State filings show Empower NYC, the super PAC that backed Eric Adams’ 2025 bid, paid more than $1 million to a string of little-known LLCs and vendors, including nearly $300,000 to GOTV Ops Inc. Those payouts have drawn fresh scrutiny as one recipient, longtime Adams associate Tony Herbert, faces federal charges that have kept attention on Adams-era spending.
What The Filings Reveal
Public committee records list top payouts from Empower NYC to Epic Social LLC ($400,000), GOTV Ops Inc. ($292,000), LJP Visyoual LLC ($241,000) and Tesseract Mgmt LLC ($120,000), among others, according to Transparency USA. The committee’s contributor page shows it raised roughly $3.59 million and names large donors including Brock Pierce and Two Trees KG, per Transparency USA. Taken together, those filings indicate the PAC spent about $2 million and had roughly $1.5 million remaining at the time of the last report.
Herbert Indictment And Vendor Ties
Tony Herbert, who served in the mayor’s Community Affairs Unit, was indicted in January by the U.S. Attorney’s Office in Manhattan on bribery, wire fraud and related charges, according to a Southern District of New York press release. Reporting in the New York Post linked GOTV Ops to Herbert and noted other Empower payouts. That coverage also flagged a payment to Tesseract Management LLC and cited reporting that connects the name Eldon Stone Ross to related business records, while the Philadelphia Inquirer reported Ross was convicted in 2018 for operating an unlicensed bitcoin business. Herbert has pleaded not guilty and is preparing a legal defense, according to local coverage.
Why Watchdogs Are Alarmed
Good-government groups and watchdogs say the pattern of big checks to vendors with limited online footprints, and to companies registered at known LLC-farm addresses, makes it hard for the public to follow contributions and spending. NBC New York previously documented campaign payments to LLCs based at a Sheridan, Wyoming corporate-address service and warned that such filings can mask who actually performs the work. The risk, advocates say, is not just opacity. The city’s rules allow the Campaign Finance Board to investigate and penalize unlawful coordination, but proving coordination in practice is often complicated.
Responses And Next Steps
Adams’ camp has pushed back on the implications. In a statement quoted in reporting, spokesman Todd Shapiro said the mayor “consistently followed both the letter and the spirit of the law,” and Empower NYC leadership referred reporters to counsel, according to the New York Post. Journalists who requested comment from the Campaign Finance Board were told the agency was reviewing the filings or declined to comment directly to some outlets.

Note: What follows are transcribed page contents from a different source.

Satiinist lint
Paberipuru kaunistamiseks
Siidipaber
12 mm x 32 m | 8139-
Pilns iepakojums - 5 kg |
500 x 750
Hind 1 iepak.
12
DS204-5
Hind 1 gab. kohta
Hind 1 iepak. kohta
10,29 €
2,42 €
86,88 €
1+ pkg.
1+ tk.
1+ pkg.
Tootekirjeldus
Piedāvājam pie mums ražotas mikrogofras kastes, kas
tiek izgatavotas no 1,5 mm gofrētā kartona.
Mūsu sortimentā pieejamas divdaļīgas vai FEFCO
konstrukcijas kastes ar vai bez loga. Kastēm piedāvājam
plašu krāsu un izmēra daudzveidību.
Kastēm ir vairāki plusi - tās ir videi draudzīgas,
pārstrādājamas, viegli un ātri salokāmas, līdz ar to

Legal Stakes And Oversight Power
The Herbert indictment is a criminal matter being handled by SDNY prosecutors and underscores how investigations into aides and vendors can overlap with campaign-finance concerns, per the SDNY press materials. Separately, the city’s Campaign Finance Board has administrative tools, including fines and the power to request contracts or other records, but watchdogs note that civil enforcement and criminal probes are different tracks with different standards of proof, so multiple agencies could follow different leads.
For now, the public record is the filings themselves. What happens next will depend on whether watchdogs or regulators subpoena contracts, whether the CFB opens a formal inquiry into coordination, and whether prosecutors develop links between alleged conduct and outside spending. Reporters and local watchdogs say they will be watching both the paperwork and any formal actions from oversight bodies.